In Defence of Trans Realities
Constantine Sandis and Sophie Grace Chappell talk to Diarmaid MacCulloch
Sunday, 6 April 2025
2:00pm
1 hour 30 minutes
Sheldonian Theatre
£8 - £20
Philosopher, theatre director, and playwright Professor Constantine Sandis and philosopher, poet, and mountaineer Professor Sophie Grace Chappell discuss the realities of being transgender and societal understanding of gender concepts.
In Real Gender: A Cis Defence of Trans Realities, Sandis and his co-author Danièle Moyal Sharrock argue for a broader understanding of gender concepts. They recognise the undeniable social aspects of gender while also recognising that gender cannot be completely divorced from our biological underpinnings. They argue that gender self-identification does not require denial of biology or sex and that what is needed is a more liberal understanding of gender concepts. The book is grounded in trans theory and contains many trans voices. Sandis has authored numerous books and has taught philosophy at several universities. He is presently visiting professor of philosophy at the University of Hertfordshire.
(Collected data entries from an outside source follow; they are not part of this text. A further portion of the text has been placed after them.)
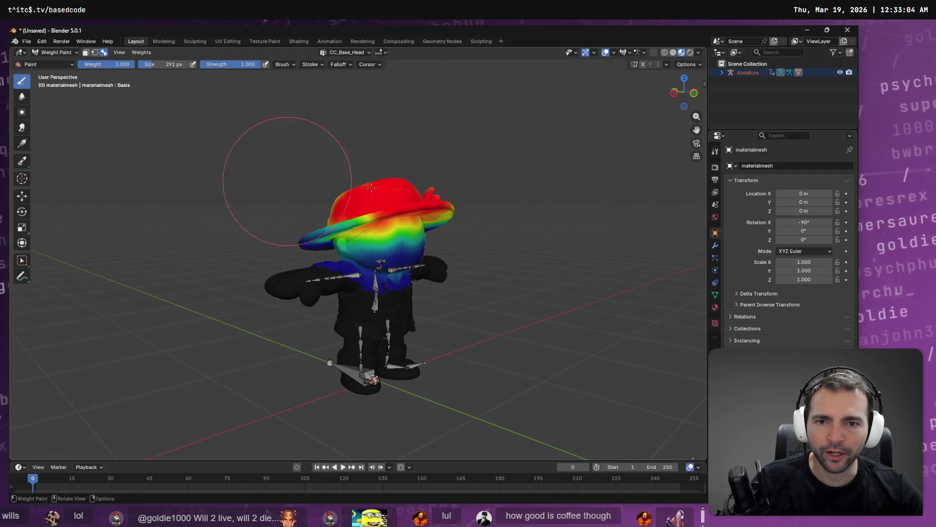
mouse_move(492, 167)
mouse_down()
mouse_move(409, 193)
mouse_move(429, 188)
mouse_up()
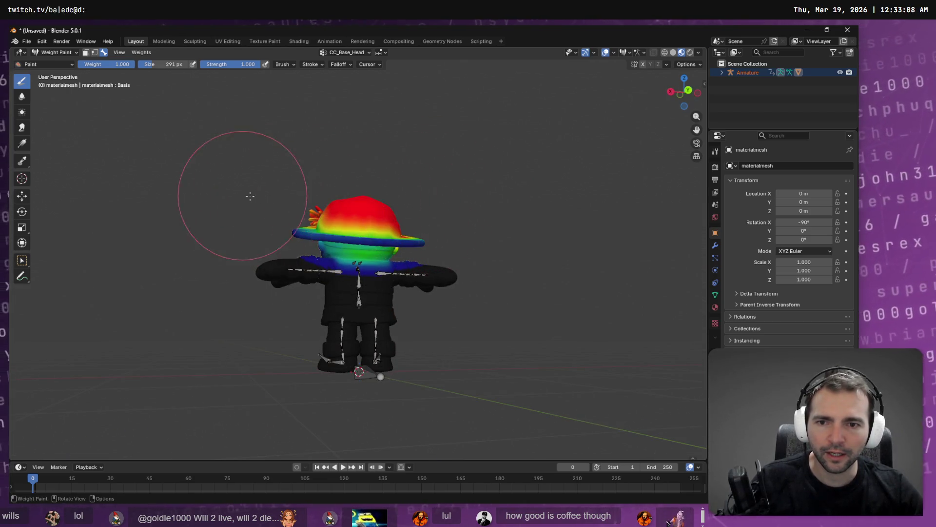
drag(282, 157, 324, 189)
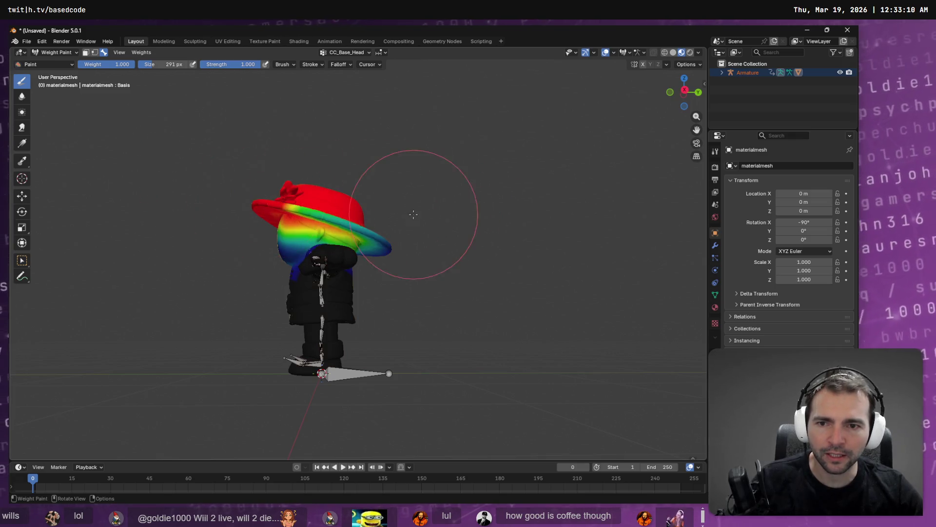
mouse_move(418, 218)
mouse_down()
mouse_move(385, 209)
mouse_move(363, 220)
mouse_up()
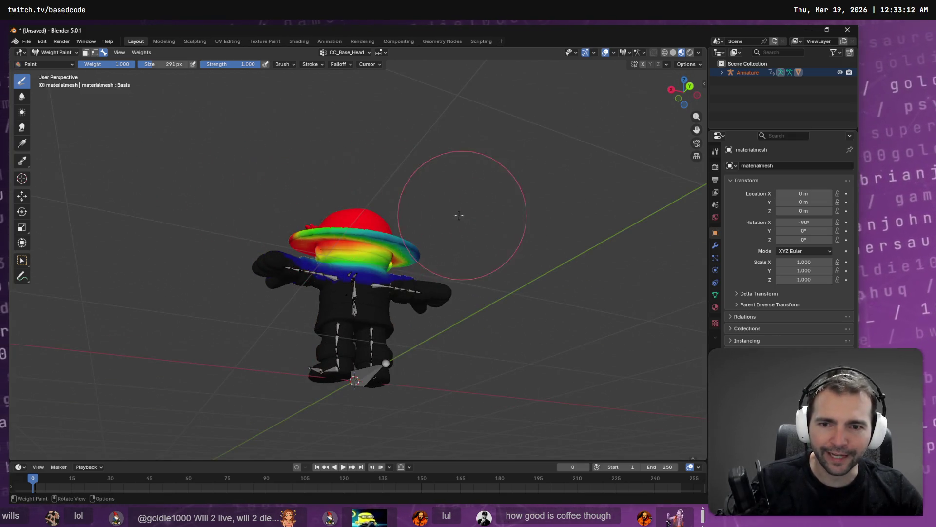
scroll(453, 169, up, 5)
mouse_move(246, 178)
mouse_down()
mouse_move(468, 215)
mouse_move(502, 244)
mouse_move(610, 257)
mouse_up()
- Paint full head weight over the yellow-green band below the hat
drag(538, 225, 520, 217)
Chappell is author of numerous books including Trans Figured: On Being a Transgender Person in a Cisgender World. She is a professor of philosophy at the Open University, a translator of Homer, Dante, and Plato, a published poet, and a mountaineer with over 50 first winter ascents in Scotland to her name. She is also a trans woman, and in Trans Figured she tells how she was only four and three-quarters years old when she asked her mother if she could go to school as a girl rather than a boy. Chappell combines memoir, philosophical reflection, science fiction writing and poetry to explain what it is really like to be transgender. And she asks what society can do better to accept the reality of trans lives and to welcome and include trans adults, children, and families.
The event will be chaired by Professor Sir Diarmaid MacCulloch, a historian, broadcaster, and author specialising in the history of Christianity. Although he was ordained a deacon in the Church of England, he declined ordination to the priesthood because of the church’s attitude to homosexuality and his determination to be truthful about being gay. His most recent book is Lower than the Angels: A History of Sex and Christianity.